-- Data excerpts follows --
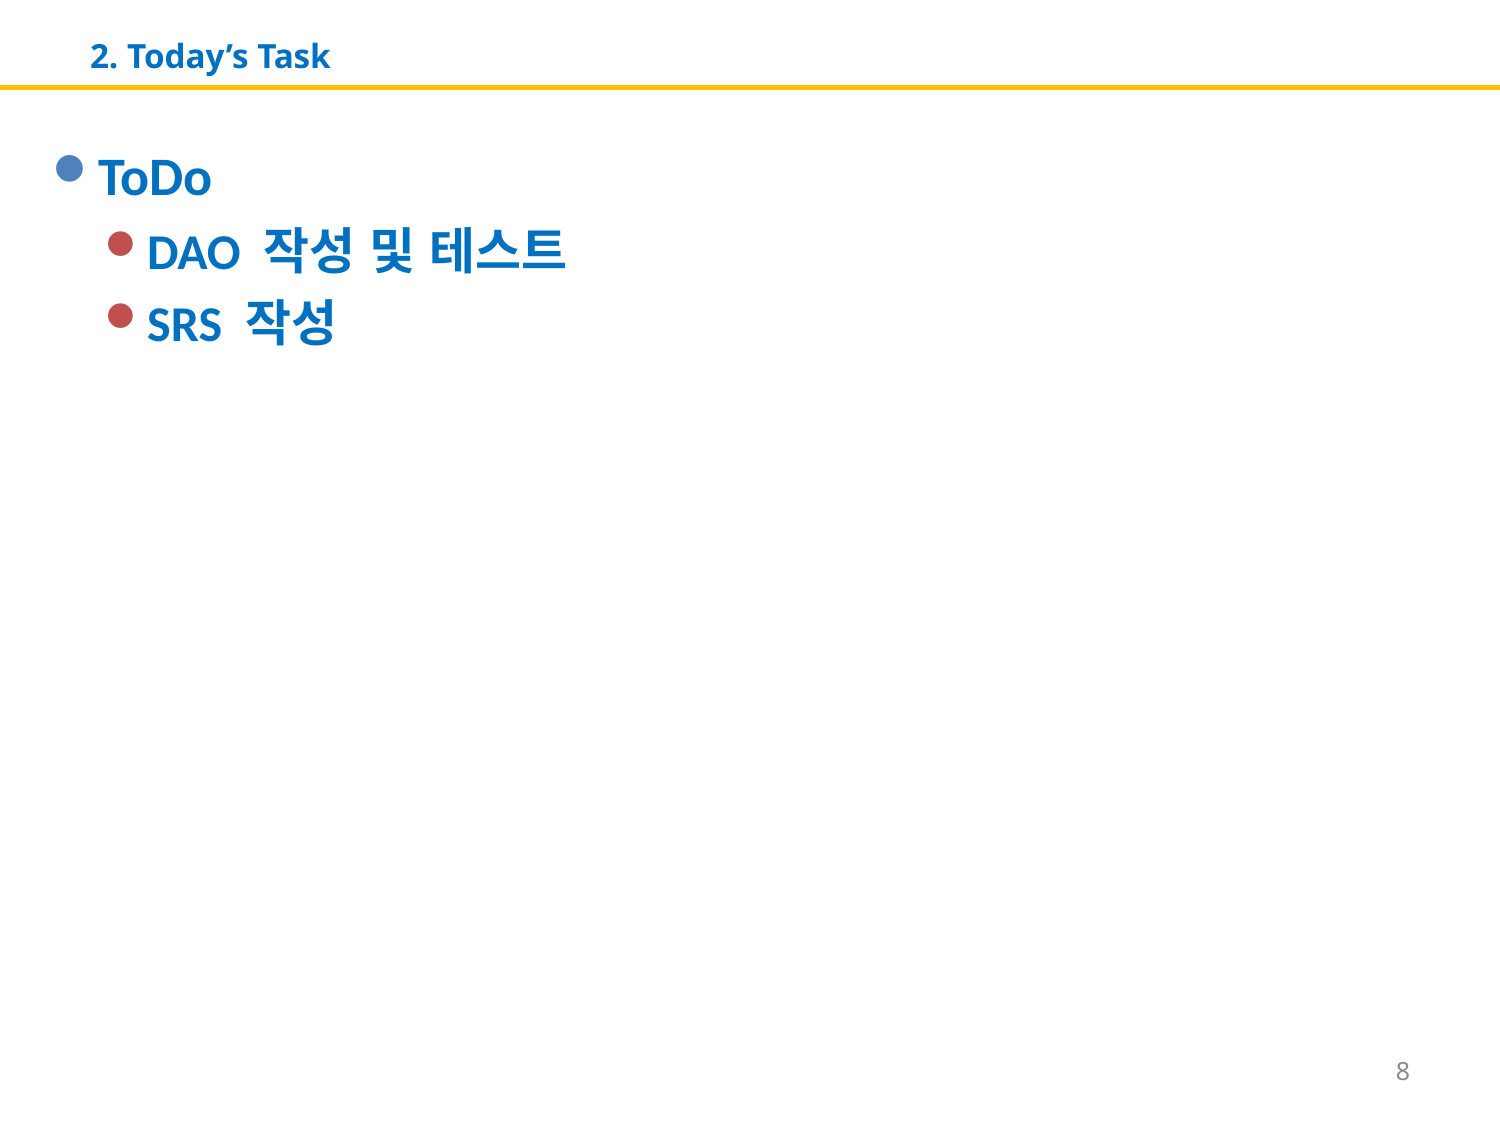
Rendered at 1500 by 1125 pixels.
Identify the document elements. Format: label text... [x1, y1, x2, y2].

text_box ToDo DAO 작성 및 테스트 SRS 작성 [37, 134, 1463, 1060]
slide_number 8 [1074, 1060, 1425, 1103]
title 2. Today’s Task [75, 19, 1425, 91]
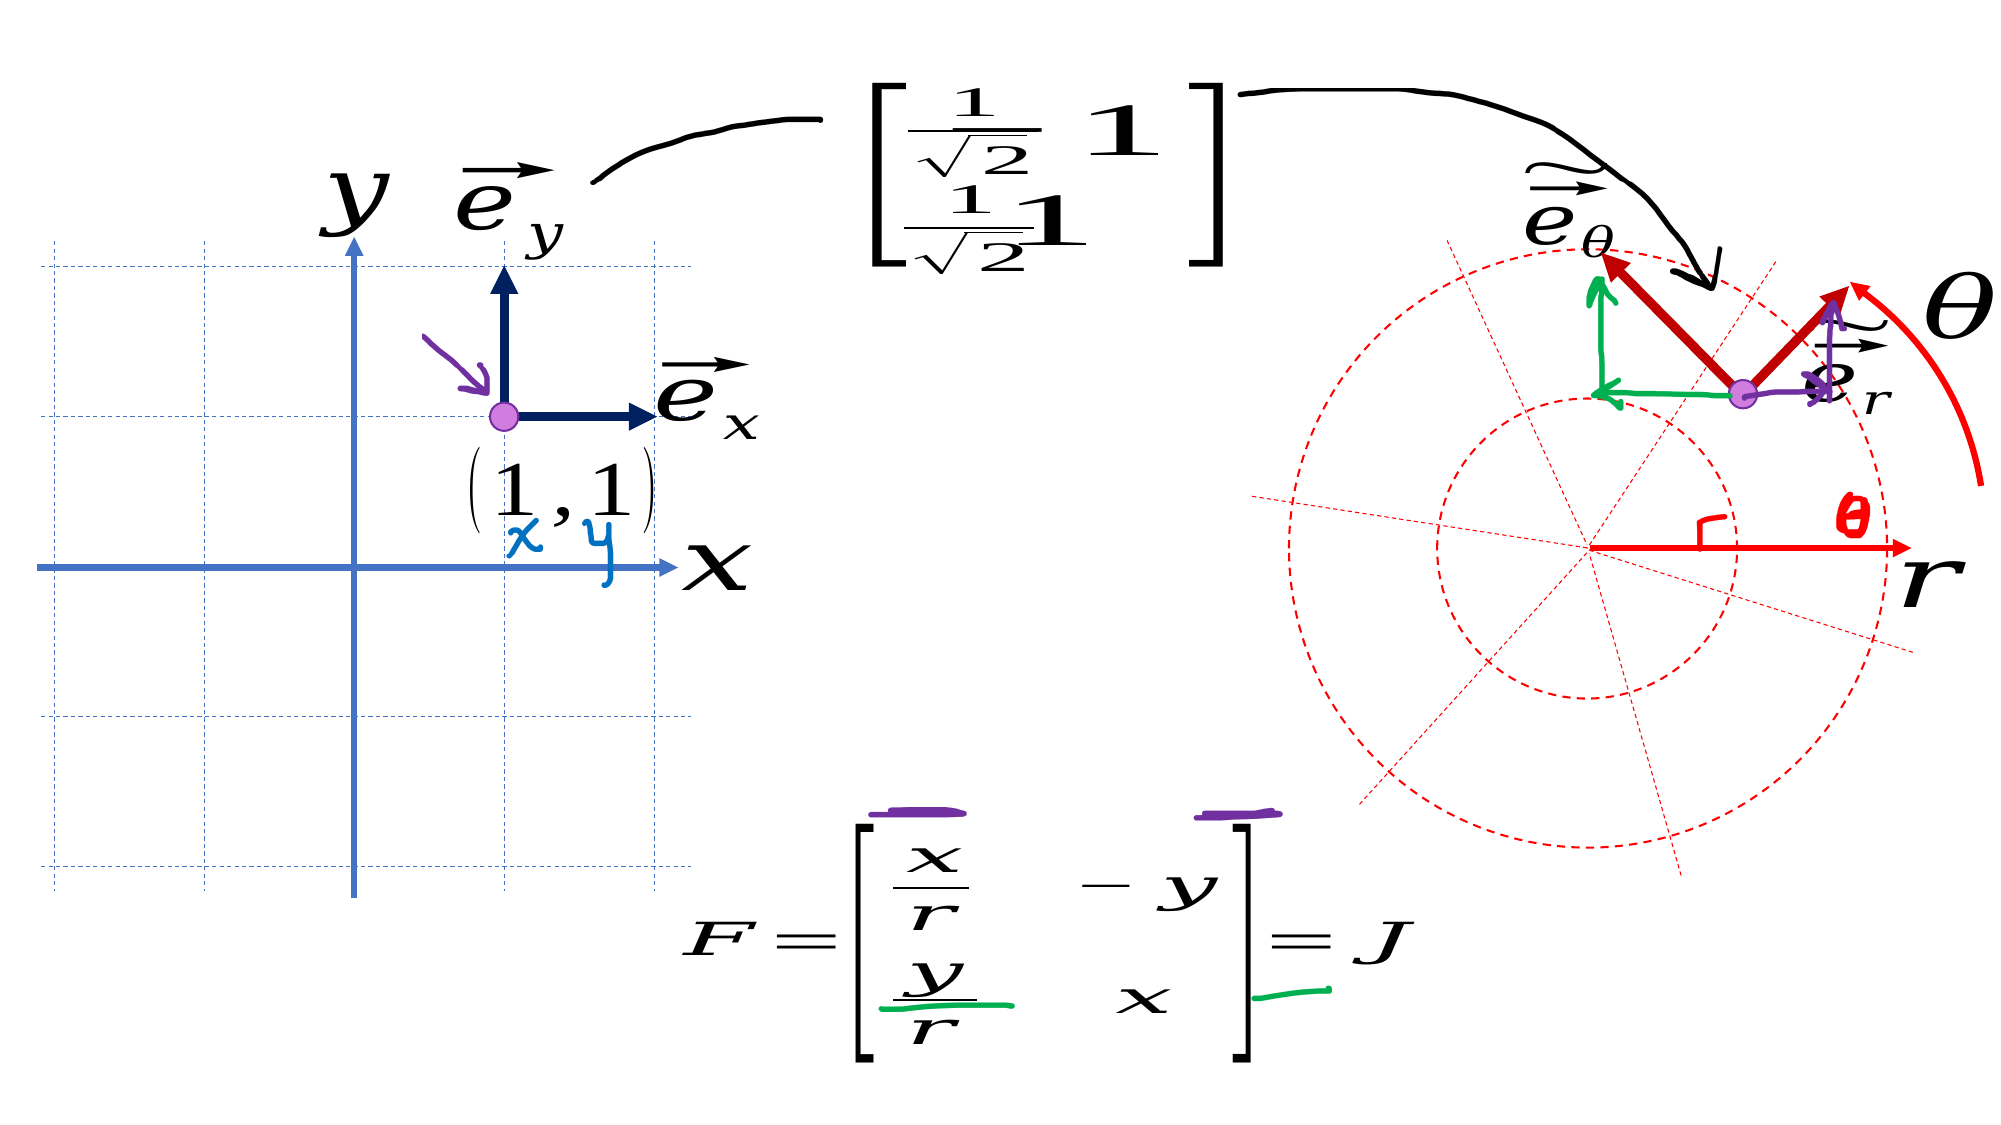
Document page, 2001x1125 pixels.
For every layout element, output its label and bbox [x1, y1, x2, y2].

text_box [1252, 235, 2000, 867]
text_box [1510, 161, 1903, 425]
text_box [453, 158, 764, 450]
text_box [858, 79, 1241, 281]
text_box [36, 143, 757, 898]
picture [422, 88, 1879, 1021]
-- Data excerpts concluded --
Each line of the data that holds the word "pixels" should be copied.

▸ Reply:
Rendered at 1500 by 1125 pixels.
Document page, 2001x1125 pixels.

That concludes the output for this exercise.